WHAT NEEDS TO BE DONE:
Pick up the forum thread on splitting date ranges into per-year rows with pandas and continue it from its final line.

EXTRACT:
Reputation: 129
I have a spreadsheet which has the following content :
start_date | end_date | rating
-----------|----------|--------
01/01/2010 |01/01/2012| 2
01/12/2012 |01/01/2014| 4
-----------|----------|--------
I would like to split the period into years, for instance given the example above, I would like to have the following result :
year | rating
-----|--------
2010 | 2
2011 | 2
2012 | 2
2012 | 4
2013 | 4
2014 | 4
-----|--------
Is it possible to do it via pandas method??
Upvotes: 1
Views: 50
Reputation: 294288
Assuming dates are strings in the same format
pd.DataFrame(
[(y, r) for s, e, r in zip(*map(df.get, df))
for y in range(int(s[-4:]), int(e[-4:]) + 1)],
columns=['year', 'rating']
)
year rating
0 2010 2
1 2011 2
2 2012 2
3 2012 4
4 2013 4
5 2014 4
Similar but using f-string and pd.date_range
pd.DataFrame(
[(y, r) for s, e, r in zip(*map(df.get, df))

[Data for relative pose estimation]

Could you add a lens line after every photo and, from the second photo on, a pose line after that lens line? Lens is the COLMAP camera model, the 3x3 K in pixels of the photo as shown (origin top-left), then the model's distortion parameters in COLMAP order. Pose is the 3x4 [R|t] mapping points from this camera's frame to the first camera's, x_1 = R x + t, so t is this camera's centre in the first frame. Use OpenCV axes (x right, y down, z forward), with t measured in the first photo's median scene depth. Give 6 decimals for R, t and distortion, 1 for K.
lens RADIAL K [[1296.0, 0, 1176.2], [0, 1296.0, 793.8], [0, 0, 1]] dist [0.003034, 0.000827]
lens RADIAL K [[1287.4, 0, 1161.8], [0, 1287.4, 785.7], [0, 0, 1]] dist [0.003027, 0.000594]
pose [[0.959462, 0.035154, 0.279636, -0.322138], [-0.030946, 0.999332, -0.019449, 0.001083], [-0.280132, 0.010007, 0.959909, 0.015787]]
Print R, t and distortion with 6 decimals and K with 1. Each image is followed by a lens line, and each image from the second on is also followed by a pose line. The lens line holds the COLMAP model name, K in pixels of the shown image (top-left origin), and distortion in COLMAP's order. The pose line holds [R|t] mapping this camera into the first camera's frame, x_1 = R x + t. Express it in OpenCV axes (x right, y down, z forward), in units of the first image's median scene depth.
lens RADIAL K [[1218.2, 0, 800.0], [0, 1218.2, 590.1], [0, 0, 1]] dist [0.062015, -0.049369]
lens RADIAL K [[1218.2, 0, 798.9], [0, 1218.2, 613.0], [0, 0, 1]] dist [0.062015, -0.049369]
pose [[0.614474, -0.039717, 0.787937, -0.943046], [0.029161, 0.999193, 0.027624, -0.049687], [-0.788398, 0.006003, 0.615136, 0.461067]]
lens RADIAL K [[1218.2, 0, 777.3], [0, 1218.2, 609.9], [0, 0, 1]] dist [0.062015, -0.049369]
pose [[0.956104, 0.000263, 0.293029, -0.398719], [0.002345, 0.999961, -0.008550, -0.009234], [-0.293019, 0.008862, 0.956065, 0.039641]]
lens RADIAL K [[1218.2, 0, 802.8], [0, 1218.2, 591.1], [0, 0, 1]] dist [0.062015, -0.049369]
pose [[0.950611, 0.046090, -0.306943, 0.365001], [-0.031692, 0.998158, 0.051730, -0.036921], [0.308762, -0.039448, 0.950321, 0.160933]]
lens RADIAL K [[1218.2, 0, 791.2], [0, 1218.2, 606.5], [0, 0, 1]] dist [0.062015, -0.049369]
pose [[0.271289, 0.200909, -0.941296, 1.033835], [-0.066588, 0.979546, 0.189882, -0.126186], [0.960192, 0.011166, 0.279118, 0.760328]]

ANSWER FOR THE TASK:
for y in pd.date_range(s, f"12/31/{e[-4:]}", freq='Y').year],
columns=['year', 'rating']
)
Upvotes: 2
Reputation: 323276
You can do with date_range
, create the year within the range , the we recreate your dataframe with repeat
yearrange=[ pd.date_range(x,y,freq='YS').year.values.tolist() for x,y in zip(df['start_date'],df['end_date'])]
pd.DataFrame({'year':sum(yearrange,[]),'rating':df.rating.repeat(list(map(len,yearrange)))})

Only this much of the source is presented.